Hablo del amor que conozco.
Ese amor que se siente en cada poro y cada vértebra.
Que entibia la sangre y aprieta la sien.
Ese amor que es el suicidio de la incertidumbre y de la angustia.
El que sacude el polvo de la memoria, y el que, imprudente, arrasa con las caravanas de la pena.
El amor que conozco es una luz fosforecente flotando en la habitación.
Es milagro y pañuelo que seca mi alma húmeda.
Tintero donde recargo la pluma.
Estrofa de mi propio himno.
Ese amor que es el refugio de mi cobardía.
El hilo de la puntada.
La bocanada de aire en medio de la asfixia.
Es un amor al que antes me ofrecía con las palmas hacia arriba, pero al que ahora le doy la espalda.
Un amor al que me niego buscando que me convenza.
Al que le exigo que me exhiba sus garantías en el primer abrazo.
Al que quiero reconocer a la distancia y olfatearlo con el hocico entrenado para detectar impostores.
Conozco el amor que reparte y comparte miserias entre paredes grises.
El que te rasguña con fuerza en el costado.
El que desteje tramas y arruga esperanzas.

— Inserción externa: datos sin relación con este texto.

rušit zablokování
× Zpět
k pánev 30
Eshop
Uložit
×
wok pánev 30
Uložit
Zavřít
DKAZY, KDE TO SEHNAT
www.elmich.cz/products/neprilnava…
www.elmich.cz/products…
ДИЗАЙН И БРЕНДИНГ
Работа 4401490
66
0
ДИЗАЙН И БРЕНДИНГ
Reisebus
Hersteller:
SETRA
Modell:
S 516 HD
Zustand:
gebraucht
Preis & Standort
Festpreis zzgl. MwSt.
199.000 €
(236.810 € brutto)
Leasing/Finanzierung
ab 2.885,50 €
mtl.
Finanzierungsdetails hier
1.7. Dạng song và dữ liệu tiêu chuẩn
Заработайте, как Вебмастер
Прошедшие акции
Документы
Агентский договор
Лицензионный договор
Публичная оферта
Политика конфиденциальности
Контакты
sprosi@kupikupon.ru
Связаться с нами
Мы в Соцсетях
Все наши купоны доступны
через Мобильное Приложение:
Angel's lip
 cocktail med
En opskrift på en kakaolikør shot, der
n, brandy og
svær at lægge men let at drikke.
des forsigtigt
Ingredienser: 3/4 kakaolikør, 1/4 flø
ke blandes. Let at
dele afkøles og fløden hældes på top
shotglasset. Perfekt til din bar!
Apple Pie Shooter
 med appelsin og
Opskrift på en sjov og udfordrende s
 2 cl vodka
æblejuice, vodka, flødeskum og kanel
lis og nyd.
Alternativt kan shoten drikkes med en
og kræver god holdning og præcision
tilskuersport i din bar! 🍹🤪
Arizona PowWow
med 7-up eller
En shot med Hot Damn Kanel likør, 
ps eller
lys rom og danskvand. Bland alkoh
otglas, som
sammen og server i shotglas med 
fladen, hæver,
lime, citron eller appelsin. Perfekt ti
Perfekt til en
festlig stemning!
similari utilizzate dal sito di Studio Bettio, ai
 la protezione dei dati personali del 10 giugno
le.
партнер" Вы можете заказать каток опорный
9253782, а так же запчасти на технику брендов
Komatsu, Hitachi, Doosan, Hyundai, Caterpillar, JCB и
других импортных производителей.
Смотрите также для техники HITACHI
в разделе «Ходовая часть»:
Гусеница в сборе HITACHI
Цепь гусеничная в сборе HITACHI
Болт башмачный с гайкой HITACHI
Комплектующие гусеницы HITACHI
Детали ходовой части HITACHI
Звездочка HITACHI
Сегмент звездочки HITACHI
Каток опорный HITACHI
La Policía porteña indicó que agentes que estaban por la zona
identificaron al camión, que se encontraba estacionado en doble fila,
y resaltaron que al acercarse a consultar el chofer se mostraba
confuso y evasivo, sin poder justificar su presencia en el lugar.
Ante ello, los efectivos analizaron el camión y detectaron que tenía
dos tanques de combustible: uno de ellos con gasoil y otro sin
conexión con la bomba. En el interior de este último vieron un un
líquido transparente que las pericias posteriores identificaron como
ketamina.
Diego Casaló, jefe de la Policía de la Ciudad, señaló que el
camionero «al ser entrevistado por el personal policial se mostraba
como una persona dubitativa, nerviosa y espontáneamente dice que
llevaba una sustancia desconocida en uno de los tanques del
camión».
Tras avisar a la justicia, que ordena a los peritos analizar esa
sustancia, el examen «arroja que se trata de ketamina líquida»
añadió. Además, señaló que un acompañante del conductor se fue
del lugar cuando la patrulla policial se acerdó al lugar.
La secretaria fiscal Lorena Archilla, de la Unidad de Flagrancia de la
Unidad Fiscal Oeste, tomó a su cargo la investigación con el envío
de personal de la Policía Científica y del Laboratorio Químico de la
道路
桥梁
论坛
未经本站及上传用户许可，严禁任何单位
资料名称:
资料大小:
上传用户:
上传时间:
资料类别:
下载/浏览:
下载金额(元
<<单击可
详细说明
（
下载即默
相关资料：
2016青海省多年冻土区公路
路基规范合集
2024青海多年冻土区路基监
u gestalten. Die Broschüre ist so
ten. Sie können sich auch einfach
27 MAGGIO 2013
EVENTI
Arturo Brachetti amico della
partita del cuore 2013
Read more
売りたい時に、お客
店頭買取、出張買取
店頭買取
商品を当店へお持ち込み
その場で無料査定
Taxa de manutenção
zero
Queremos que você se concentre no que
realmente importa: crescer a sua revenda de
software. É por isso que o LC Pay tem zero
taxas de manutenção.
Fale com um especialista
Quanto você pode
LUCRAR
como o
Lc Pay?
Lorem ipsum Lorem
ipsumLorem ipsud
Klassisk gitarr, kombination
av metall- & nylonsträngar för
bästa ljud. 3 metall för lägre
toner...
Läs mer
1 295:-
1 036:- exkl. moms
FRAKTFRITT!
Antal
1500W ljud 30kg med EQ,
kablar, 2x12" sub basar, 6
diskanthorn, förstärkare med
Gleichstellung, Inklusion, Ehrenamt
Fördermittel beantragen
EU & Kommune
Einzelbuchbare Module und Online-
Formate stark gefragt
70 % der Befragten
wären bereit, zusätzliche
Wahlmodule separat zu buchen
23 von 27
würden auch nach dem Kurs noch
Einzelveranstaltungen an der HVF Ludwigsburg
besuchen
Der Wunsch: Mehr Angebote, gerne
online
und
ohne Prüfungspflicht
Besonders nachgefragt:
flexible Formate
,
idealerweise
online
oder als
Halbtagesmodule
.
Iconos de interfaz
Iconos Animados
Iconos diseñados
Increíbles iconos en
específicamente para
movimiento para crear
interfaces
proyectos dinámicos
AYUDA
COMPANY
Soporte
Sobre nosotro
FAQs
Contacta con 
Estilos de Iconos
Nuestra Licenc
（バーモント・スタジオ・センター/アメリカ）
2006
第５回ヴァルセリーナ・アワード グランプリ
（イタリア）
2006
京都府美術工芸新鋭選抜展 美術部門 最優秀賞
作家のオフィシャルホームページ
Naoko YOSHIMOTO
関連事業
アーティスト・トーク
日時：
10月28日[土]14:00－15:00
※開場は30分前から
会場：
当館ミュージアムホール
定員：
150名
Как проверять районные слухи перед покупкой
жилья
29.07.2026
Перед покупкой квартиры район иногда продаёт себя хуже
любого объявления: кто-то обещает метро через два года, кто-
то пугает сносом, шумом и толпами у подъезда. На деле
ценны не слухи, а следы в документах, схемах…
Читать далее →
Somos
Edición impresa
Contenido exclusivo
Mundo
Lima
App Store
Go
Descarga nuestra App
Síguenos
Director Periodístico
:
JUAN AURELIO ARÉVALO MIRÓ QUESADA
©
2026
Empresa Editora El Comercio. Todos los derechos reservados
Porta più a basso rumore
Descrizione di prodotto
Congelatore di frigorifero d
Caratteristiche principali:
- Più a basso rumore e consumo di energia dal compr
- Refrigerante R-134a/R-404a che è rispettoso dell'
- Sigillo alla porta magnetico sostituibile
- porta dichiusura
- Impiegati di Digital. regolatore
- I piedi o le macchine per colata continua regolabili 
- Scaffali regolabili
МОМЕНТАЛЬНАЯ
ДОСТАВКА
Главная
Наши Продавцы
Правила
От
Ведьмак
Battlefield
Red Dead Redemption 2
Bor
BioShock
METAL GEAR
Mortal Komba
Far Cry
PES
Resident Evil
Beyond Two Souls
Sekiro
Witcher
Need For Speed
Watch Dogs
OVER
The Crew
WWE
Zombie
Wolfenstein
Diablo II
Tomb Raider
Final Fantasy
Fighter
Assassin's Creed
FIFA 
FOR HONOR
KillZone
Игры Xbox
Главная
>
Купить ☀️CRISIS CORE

El amor que achicharra, duele, descarta.
Y conozco el amor que construye y avanza.
Que levanta puentes y derrumba soledades.
Que desvela y extraña.
Pretendo y reclamo un amor nuevo, envuelto en nylon.
Con olor a pasto recién cortado, a fruta madura, a lluvia.
Un amante que no sea de una sola temporada.
Un compañero para las horas buenas y las bravas.
Un hombre con el corazón en la mano y la honestidad colgándole de la corbata.
Con los pies cansados de andar.
Con la mirada tierna como su abrazo.
Y por esas ganas de amar que laten en alguna parte de mi ser,
y que pujan por salir como un grito acorralado en la garganta, es que invierto mis horas despegando las astillas de desamores y rechazos.
Mientras tiemblo.
Mientras atravieso el dolor de la búsqueda y me desgarro.
Mientras me desarmo, de pié, en el espacio de una baldosa.
Mientras lloro lágrimas azules que me riegan el alma.